兵馬俑で新発見!
2022年、中国の陝西省文物局が「重要な考古学の発見」と題して記者会見を開いた。
その中には、かの有名な始皇帝陵並びに兵馬俑(へいばよう)についての新たな発見も含まれていた。
13年もの長い期間を費やして、兵馬俑1号から2号で行われた発掘調査の正式な成果が公表されたのである。
「央視新聞」の報道によると、兵馬俑1号坑は最も大きく、その総面積は1万4260平方メートルにも及ぶ。
今回の発掘で、新たに200体余りの兵馬俑、16匹の陶馬、4台の戦車、その他、鼓、槌、盾などの武器、その他数々の道具が千件余り発見された。
その発掘の際に、新たな発見があったという。それは、思いがけない発見で、発掘の途中にたまたま見つかったものだった。
なんと、兵馬俑1号の坑には何者かに掘り起こされた形跡があったという。
単に掘り起こされただけではなく、一本の道がそこに通じるように掘られていた。
その道を通じて、中に入ることができるようになっていたのである。
一体誰が掘った通路なのか?
それについては「歴史書から証拠を見つける」ことができるという。
驚きの盗掘の犯人
この穴を掘らせたのは、なんと秦末期の楚の将軍・項羽(紀元前232年~紀元前202年)であった。
彼は秦朝を滅ぼした人物である。
項羽は、始皇帝陵の建設に参加していた秦の兵士に命じて、兵馬俑坑に通じる通路を掘らせたのだ。
そして、その通路を通じて中に入り、盗掘と破壊を行ったとされている。
その証拠は歴史書が証明している。
多くの史書が、兵馬俑を盗掘しようとした人物について言及しているが、その中に項羽も含まれているのである。
「史記」「漢書」を元にした調査によると、項羽が楚漢戦争において、劉邦から10の罪状に問われたことについて言及している。
その中のいくつかは「楚懐王との約束を守らなかったこと」に関してであるが、他には「秦朝の宮を火で焼いたこと」「大規模な略奪を行ったこと」そして「始皇帝陵を盗掘したこと」などであった。

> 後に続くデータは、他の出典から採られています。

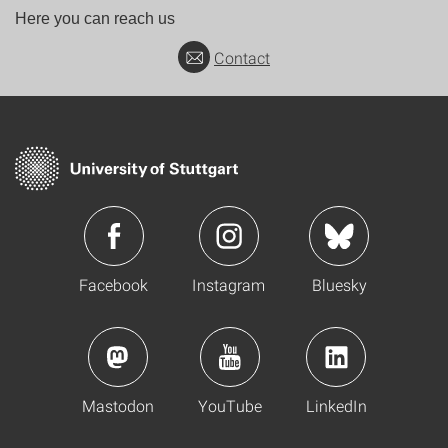
Here you can reach us
Contact
Facebook
Instagram
Bluesky
Mastodon
YouTube
LinkedIn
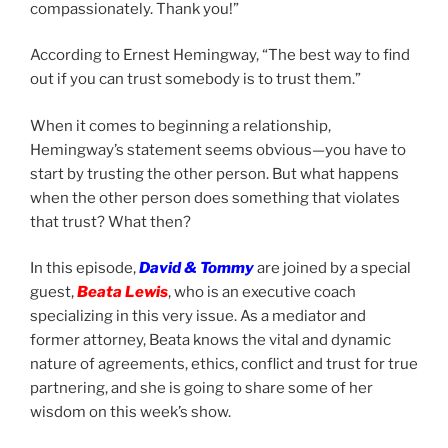
compassionately. Thank you!”
According to Ernest Hemingway, “The best way to find
out if you can trust somebody is to trust them.”
When it comes to beginning a relationship,
Hemingway’s statement seems obvious—you have to
start by trusting the other person. But what happens
when the other person does something that violates
that trust? What then?
In this episode,
David & Tommy
are joined by a special
guest,
Beata Lewis
, who is an executive coach
specializing in this very issue. As a mediator and
former attorney, Beata knows the vital and dynamic
nature of agreements, ethics, conflict and trust for true
partnering, and she is going to share some of her
wisdom on this week’s show.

数々の罪に問われた項羽は怒り狂い、劉邦の胸に向けて矢を放った。矢は見事に命中したが、幸いにも劉邦は一命を取り留めた。
項羽の始皇帝陵盗掘は、とても大規模であったことがわかっている。
なんと動員数30万人、30日もの期間をかけて行われたのである。
現在の発掘調査の結果からも分かるように、始皇帝陵には膨大な量の宝が眠っている。
しかし項羽は、全てを運び出すことはできなかった。そして盗掘の間に羊がその通路に迷い込んでしまい、探しに入った者の不始末で、火災を引き起こしてしまった。
その火は多くの宝を燃やすことになり、90日間その火は消えなかったという。
今回の発掘では、なんとその燃え跡も確認されている。そして火災によって破壊された物品や、持ち出された形跡なども数多く見つかった。
そして盗掘に携わった者の多くは「始皇帝陵だったことを知らなかっただろう」と推測されている。
なぜ項羽は、1号だけ盗掘したのか?
項羽の軍は遠征期間が長引いたこともあり、早く故郷に帰りたかった。
勝利を収めた後、1号坑を掘っただけでかなりの戦利品を手にしていた。彼らはすでに大いに満足していたのである。さらに楚国との約束もあり、帰郷する必要があった。
さらに多くの宝が眠っていることも知らずに、項羽軍は戦利品を持って帰還していったのである。
今回の発表では、こう結んでいる。
もし、項羽の軍がもっと長く盗掘を進めていたなら、始皇帝陵の多くが持ち帰られ、破壊されていただろう。現在まで状態良く残されたのは、彼らが急いで国に帰郷したためであった。
現在、私たちが歴史ロマンを感じている兵馬俑は、項羽軍の手を逃れたものたちである。
歴史というのは、いつの時代も「不思議な偶然」の上に成り立っている。私たちの人生も然りである。